--- ASSIGNMENT ---
Extend the piece below about Tabernacle organist Alexander Schreiner, picking up after its last sentence.

--- TEXT PROVIDED ---
- - - - -
Alexander Schreiner Spent more than 50 Years as a Tabernacle Organist—Here Are Nine Facts about Him

For more than 50 years Alexander Schreiner played the organ at the Salt Lake Tabernacle. He performed daily recitals, supported the Choir during broadcasts, and toured the world showcasing his talent. Below are nine facts about his marvelous career:

He was headed toward a career as an electrical engineer before a member of the First Presidency of the Church influenced him to pursue music.

At age eight he was called to be the pianist for his Sunday School, sacrament meeting, choir practice, and other gatherings of his local congregation.

Not only did he study under noted Tabernacle organist John J. McClellan, but he also studied in Paris at the famous Notre Dame Cathedral.

His talents were so famous that he was frequently invited to inaugurate new organs. He even toured the country eventually performing in at least 44 states in the United States.

He earned his first Ph.D. in 1954. In January 1974 he earned his third doctoral degree, an honorary Doctor of Fine Arts, from Utah State University.

He composed the music for nine hymns in the current LDS hymnbook: “Truth Eternal,” “Lead Me into Life Eternal,” “Thy Spirit, Lord, Has Stirred Our Souls,” “While of These Emblems We Partake,” “God Loved Us, So He Sent His Son,” “In Memory of the Crucified,” “Lord, Accept into thy Kingdom,” “Behold Thy Sons and Daughters Lord,” and “Holy Temples on Mount Zion.”
- - - - -
--- INPUT DATA ---
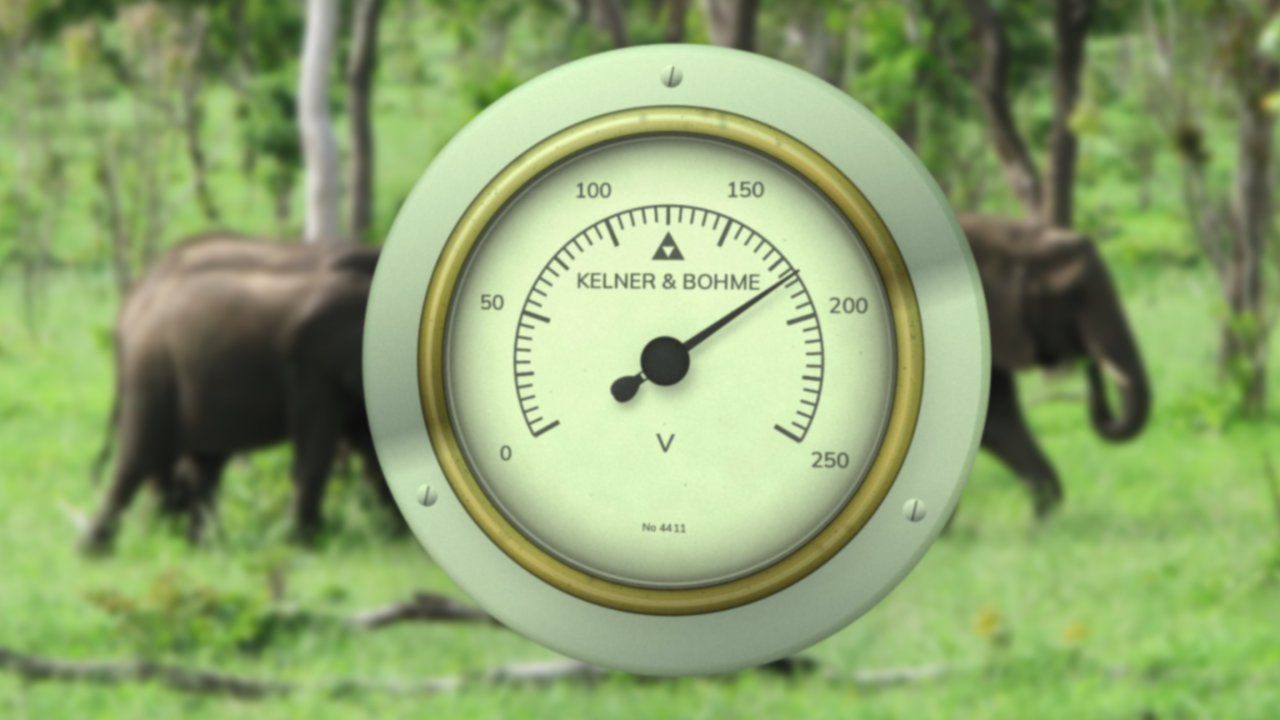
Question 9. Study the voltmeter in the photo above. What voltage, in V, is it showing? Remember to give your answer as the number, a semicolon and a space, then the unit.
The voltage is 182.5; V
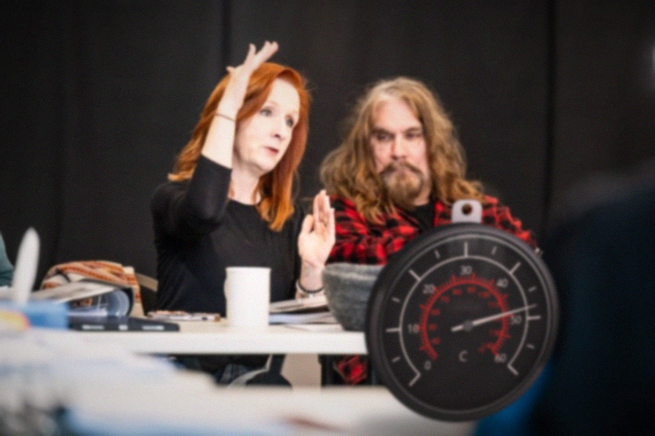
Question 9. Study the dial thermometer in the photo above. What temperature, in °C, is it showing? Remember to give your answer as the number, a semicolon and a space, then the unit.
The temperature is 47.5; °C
- - - - -
--- WRITTEN REPLY ---
When preparing for a concert he would memorize a page of music each day. He once said, “To play from memory lifts you off the ground and into the wide blue sky. The musical expression takes over.”

The First Presidency of the Church issued the statement below after his death in 1987:

We are saddened by the passing of Alexander Schreiner, who served the Church as Tabernacle organist for more than half of his long life. He contributed to the Church through thousands of organ recitals and several decades of performing with the Mormon Tabernacle Choir. His artistry was widely recognized in music circles, and his compositions for the organ are used by church organists throughout the world. We express our sympathy to his family members and know they will be comforted in the knowledge that his long and productive life has left behind a legacy which will continue to lift and bless those who love beautiful music.